Blogging (Bio)Archaeology - Where do we go from here?

Doug's question this month for the Blogging Archaeology carnival is, "Where are you going with blogging or where would you like it to go?  My answer is pretty simple: I'd like to write more.

The latest incarnation of this blog coincided with my jump into a sort of public-facing science blogging (the whole "Gay Caveman" thing).  Since then, I've written a whole bunch of essays that I'm pretty proud of, like:

These posts all came out of a simple desire to learn more.  I did some research, summarized the most interesting points in each topic, and raised questions yet to be answered.  They're really simple essays, and they took a few days each to research, plan, and write.  But you'll notice that the last one I wrote was nearly two years ago.  This is because in the fall of 2012, I started a tenure-track position.  I have kept up with blogging as much as I can, particularly with regular features like my Bones reviews, the Roman Bioarchaeology Carnival, and Who needs an osteologist?, but I haven't posted new essays.

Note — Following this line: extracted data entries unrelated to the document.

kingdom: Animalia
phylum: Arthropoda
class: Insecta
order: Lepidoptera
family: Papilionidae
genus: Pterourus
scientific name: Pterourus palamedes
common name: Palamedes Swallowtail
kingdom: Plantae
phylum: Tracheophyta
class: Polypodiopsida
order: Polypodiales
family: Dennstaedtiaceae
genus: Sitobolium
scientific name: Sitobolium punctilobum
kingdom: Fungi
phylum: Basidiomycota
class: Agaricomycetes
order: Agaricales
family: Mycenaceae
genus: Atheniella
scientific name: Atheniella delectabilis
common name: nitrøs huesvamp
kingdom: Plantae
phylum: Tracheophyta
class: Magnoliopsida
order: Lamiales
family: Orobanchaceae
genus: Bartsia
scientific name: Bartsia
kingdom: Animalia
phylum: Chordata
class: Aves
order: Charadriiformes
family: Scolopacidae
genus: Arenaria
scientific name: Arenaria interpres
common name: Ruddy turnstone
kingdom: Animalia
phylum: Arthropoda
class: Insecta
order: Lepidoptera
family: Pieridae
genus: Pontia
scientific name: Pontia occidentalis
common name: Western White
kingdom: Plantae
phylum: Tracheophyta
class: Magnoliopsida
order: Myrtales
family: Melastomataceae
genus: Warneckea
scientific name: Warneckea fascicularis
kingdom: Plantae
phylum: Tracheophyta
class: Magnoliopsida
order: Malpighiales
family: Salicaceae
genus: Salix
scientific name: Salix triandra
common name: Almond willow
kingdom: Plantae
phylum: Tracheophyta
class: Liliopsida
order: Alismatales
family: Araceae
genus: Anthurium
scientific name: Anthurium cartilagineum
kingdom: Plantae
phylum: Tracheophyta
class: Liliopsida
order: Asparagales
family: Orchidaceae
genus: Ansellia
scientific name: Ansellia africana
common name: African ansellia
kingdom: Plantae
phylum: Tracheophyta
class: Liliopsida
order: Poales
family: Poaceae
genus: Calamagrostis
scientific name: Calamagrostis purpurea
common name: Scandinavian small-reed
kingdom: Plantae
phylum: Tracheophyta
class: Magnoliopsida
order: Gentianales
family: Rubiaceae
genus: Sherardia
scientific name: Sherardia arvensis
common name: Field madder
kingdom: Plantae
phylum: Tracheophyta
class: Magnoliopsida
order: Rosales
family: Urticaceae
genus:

So what I want to do going forward is to find more time to write essays.  I actually have incipient post titles hanging out, unpublished, some with half-formed outlines, some with a simple research question, some with bibliography.  Here's what's currently in my "Drafts" folder:
  • Anthropologists Note that Women Are Like Cats.  This idea came from something I saw in either Cosmo or Glamour citing the ever-controversial Helen Fisher on how women arch their backs like cats to be attractive to mates or some such nonsense. I wanted to dismantle this kind of pseudo-bioanth nonsense, but I haven't gotten around to it.
  • Amputations in Antiquity.  I just thought it would be fun to check into the evidence for this, particularly in the Roman world, and write a summary post on it.
  • Roman Time and Space. This idea came to me when I started thinking about how we (in America, anyway) tend to talk about distance in terms of time.  For example, how far is it from your home to your work?  20 minutes?  How about from your city to the next major one?  2 hours?  I'm not sure if it's our car-based culture or something else that accounts for this conflation of time and space.  So I got to thinking about whether the Romans, the original car-based culture, did this as well.  But, again, I haven't had time (or the space?) to research this properly.
I wish I could say that I'll get around to these essays soon, but I'm two years into this job (and a semester behind because of maternity leave), so I have no idea when my schedule will free up to that extent.  Maybe next summer?  I can dream...


Sara said...

Every so often, I get an editor/someone of the textbook world who is interested in putting together a book for students. Have you thought of aiming for that - something like the Podelefsky & Brown reader?

Kristina Killgrove said...

Every year, Open Lab does either a real or an e-pub of the best science blog posts from around the internet. In that sense, it's a sort of reader. And I think one of Krystal D'Costa's blog pieces made it into an anthro reader recently.

But I'd never thought of turning any of these essays into a collection of any sort, even though I occasionally assign them to undergrads to read. I'll think about that for Bioarch this fall... using them as required readings could be interesting.